> _Your tasks_:
1. Check each statement against the impact section on global hybrid simulation visualization. Answer yes or no, and quote the words that decide it. (a) The section expects storage demands to go up. (b) The section says data would no longer have to be moved to a visualization cluster. (c) The caption describes a visualization of the electric field.
2. According to the impact section on global hybrid simulation visualization, in what kind of simulations is time-to-insight expected to lessen?
3. Pick up the impact section on global hybrid simulation visualization from its last line and continue it.

> _Document section_:
◆ ◆ ◆ ◆ ◆

Impact (Already made and/or Expected)

  • Reduce I/O bottleneck by drastically decreasing storage demands
  • Lessen time-to-insight in longer running, more complex global hybrid simulations
  • Eliminate the need to migrate data to a visualization cluster
  • Exclude the I/O bottleneck in traditional post-processing visualization software
  • Do away with the need to adapt the output format from global hybrid simulations to input readable for traditional post-processing visualization software

 

Line integral convolution (LIC) visualization of magnetic field.Line integral convolution (LIC) visualization of magnetic field.

Line integral convolution (LIC) visualization of magnetic field.

Progress (and/or Accomplishments)

◆ ◆ ◆ ◆ ◆

> _Excerpted records_:

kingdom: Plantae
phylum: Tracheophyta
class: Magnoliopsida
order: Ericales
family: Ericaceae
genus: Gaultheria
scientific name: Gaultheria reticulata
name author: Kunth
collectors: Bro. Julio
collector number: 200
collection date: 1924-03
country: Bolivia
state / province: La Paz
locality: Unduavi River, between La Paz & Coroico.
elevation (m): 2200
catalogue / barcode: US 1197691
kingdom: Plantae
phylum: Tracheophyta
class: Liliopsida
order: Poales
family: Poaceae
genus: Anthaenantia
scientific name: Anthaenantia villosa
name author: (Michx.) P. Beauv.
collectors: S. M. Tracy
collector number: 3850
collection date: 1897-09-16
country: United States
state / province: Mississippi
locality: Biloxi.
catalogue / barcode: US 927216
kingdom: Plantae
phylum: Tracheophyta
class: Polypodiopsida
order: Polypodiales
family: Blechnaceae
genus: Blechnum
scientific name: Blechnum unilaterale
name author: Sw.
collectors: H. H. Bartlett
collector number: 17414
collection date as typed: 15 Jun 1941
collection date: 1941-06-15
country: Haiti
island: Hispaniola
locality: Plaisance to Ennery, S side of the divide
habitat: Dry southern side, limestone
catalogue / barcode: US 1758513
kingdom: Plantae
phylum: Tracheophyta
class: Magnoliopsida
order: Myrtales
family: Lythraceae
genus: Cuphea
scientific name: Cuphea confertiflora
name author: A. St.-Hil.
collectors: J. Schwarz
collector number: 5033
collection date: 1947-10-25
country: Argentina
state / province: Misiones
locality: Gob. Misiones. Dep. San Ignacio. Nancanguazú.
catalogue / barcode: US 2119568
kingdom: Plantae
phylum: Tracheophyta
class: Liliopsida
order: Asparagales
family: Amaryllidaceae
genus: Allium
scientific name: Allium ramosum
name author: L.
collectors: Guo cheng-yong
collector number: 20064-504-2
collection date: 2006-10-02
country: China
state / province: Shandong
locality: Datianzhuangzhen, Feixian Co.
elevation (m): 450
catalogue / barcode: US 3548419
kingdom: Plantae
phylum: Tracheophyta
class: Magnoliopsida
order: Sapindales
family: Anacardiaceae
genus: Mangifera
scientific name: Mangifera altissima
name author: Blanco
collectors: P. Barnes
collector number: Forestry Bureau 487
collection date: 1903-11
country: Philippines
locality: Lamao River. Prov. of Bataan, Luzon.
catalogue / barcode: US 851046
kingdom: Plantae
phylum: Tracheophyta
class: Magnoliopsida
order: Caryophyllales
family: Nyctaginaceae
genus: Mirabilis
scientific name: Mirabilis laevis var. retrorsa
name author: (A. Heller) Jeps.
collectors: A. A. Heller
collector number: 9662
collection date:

◆ ◆ ◆ ◆ ◆

> _Answers by item number_:
1.
(a) No: "Reduce I/O bottleneck by drastically decreasing storage demands"
(b) Yes: "Eliminate the need to migrate data to a visualization cluster"
(c) No: "Line integral convolution (LIC) visualization of magnetic field."

2. In longer running, more complex global hybrid simulations.

3.
Delivered UH3D/ParaView Catalyst integration with:

  • Low impact on simulation code
  • Adaptable to different simulations and visualization scenarios
  • Low impact on simulation run time
  • Good resource utilization

Publication

H. Karimabadi, P. O'Leary, B. Loring, A. Majumdar, M. Tatineni, and B. Geveci, "In-situ visualization for global hybrid simulations," In Proceedings of the Conference on Extreme Science and Engineering Discovery Environment: Gateway to Discovery (XSEDE '13). ACM, New York, NY, USA, Article 57, 8 pages, 2013

Notes:

  • In-situ visualization for global hybrid (electron fluid, kinetic ions) simulations used to study the interaction of the solar wind with planetary magnetospheres such as the Earth and Mercury.
  • The term space weather has been coined to describe the conditions in space that affect the Earth and its technological systems. Particularly vulnerable are (i) Global Positioning System satellites, (ii) geosynchronous communication and weather satellites, (iii) large-scale power grids on the ground, and (iv) navigation and communications systems through the magnetosphere and ionosphere.
  • ParaView Catalyst is designed to be tightly coupled with simulation codes, and was directly embedded into UH3D to perform scalable in-situ analysis at run time.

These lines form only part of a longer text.